8. On 1510-11 (“I think that instead of giving up modernity…”), Habermas offers a first alternative to rejecting the project of modernity. How does he first describe the expectations that bourgeois art had of its consumers? In what sense were these expectations somewhat confused? In part on the basis of this confusion, what opportunity for integrating art with everyday life opens up for an ordinary person even within the realm of bourgeois aesthetic experience? That is, what happens “as soon as aesthetic experience is drawn into an individual life history and is absorbed into ordinary life” (1510)? How does Habermas use Peter Weiss’ long novel The Aesthetics of Resistance to illustrate this opportunity? In addition to this alternative, what does Habermas suggest must also occur in the “life-world” (basically, our everyday lives) to overcome the destructive autonomy of spheres that reigns in the modern world? In responding to this last question, consider the paragraph beginning, “In examples like this…” (1511).

9. On 1511-13 (“If I am not mistaken…”), who, according to Habermas, are the “young conservatives” (1511 bottom-1512 top)? How do they supposedly appropriate modernistic attitudes and developments for anti-modernist purposes? How does Habermas describe the group he calls “old conservatives” (1512)—how does their stance on modernity differ from that of the “young conservatives”? Finally, how do the “old conservatives” regard “cultural modernism” and what view of art do they promote (1512)? On the whole, does Habermas sound optimistic about the prospects for preserving what is valuable about modernity and the Enlightenment?
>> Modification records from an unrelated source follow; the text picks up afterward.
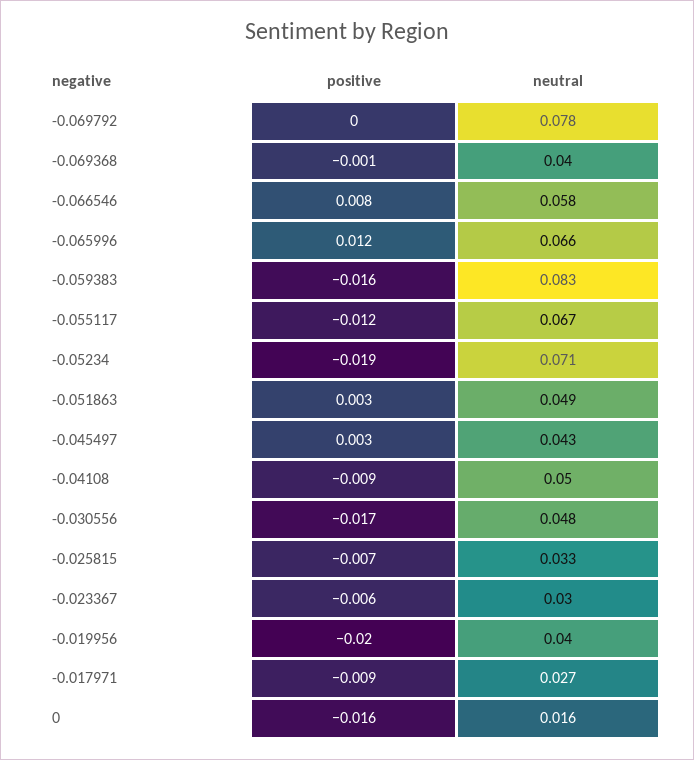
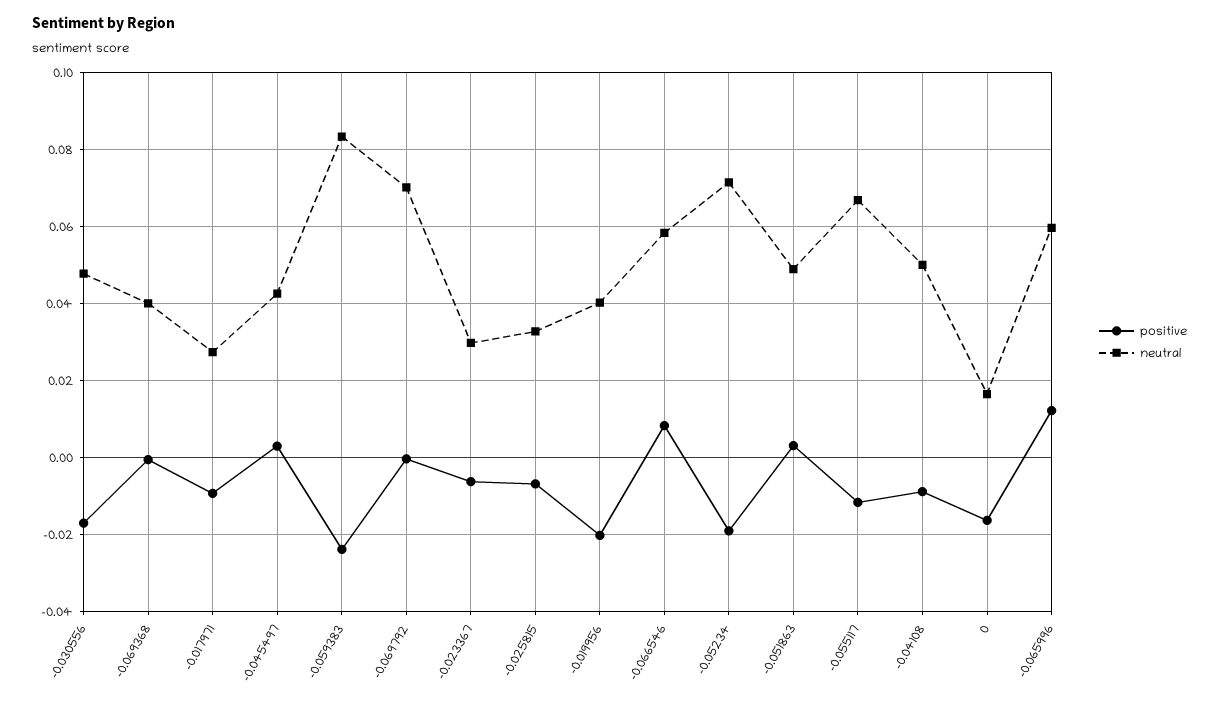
  {
    "positive": {
      "-0.069792": 0,
      "-0.069368": -0.001,
      "-0.066546": 0.008,
      "-0.065996": 0.012,
-     "-0.059383": -0.016,
+     "-0.059383": -0.024,
      "-0.055117": -0.012,
      "-0.05234": -0.019,
      "-0.051863": 0.003,
      "-0.045497": 0.003,
      "-0.04108": -0.009,
      "-0.030556": -0.017,
      "-0.025815": -0.007,
      "-0.023367": -0.006,
      "-0.019956": -0.02,
      "-0.017971": -0.009,
      "0": -0.016
    },
    "neutral": {
-     "-0.069792": 0.078,
+     "-0.069792": 0.07,
      "-0.069368": 0.04,
      "-0.066546": 0.058,
-     "-0.065996": 0.066,
+     "-0.065996": 0.06,
      "-0.059383": 0.083,
      "-0.055117": 0.067,
      "-0.05234": 0.071,
      "-0.051863": 0.049,
      "-0.045497": 0.043,
      "-0.04108": 0.05,
      "-0.030556": 0.048,
      "-0.025815": 0.033,
      "-0.023367": 0.03,
      "-0.019956": 0.04,
      "-0.017971": 0.027,
      "0": 0.016
    }
  }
Explain.

10. General question: At base, Jürgen Habermas, in his 1980 study “Modernity—an Incomplete Project,” was responding to what he and many others believed to be a crisis in the evolution of cultural modernity and indeed a crisis for the Enlightenment’s hopes for a better, fairer, more rational world. How would you describe the current moment in American and European history as we approach the third decade of the twenty-first century? Is there cause for renewed faith in our ability to maintain human rights, peaceful relations with other countries, democracy and law, and sound environmental practices, or do you find this an ominous time for such vital things? Explain.

Edition: Leitch, Vincent B. et al., eds. The Norton Anthology of Theory and Criticism. 3rd ed. New York and London: W. W. Norton & Company, 2018. ISBN-13: 978-0-393-60295-1.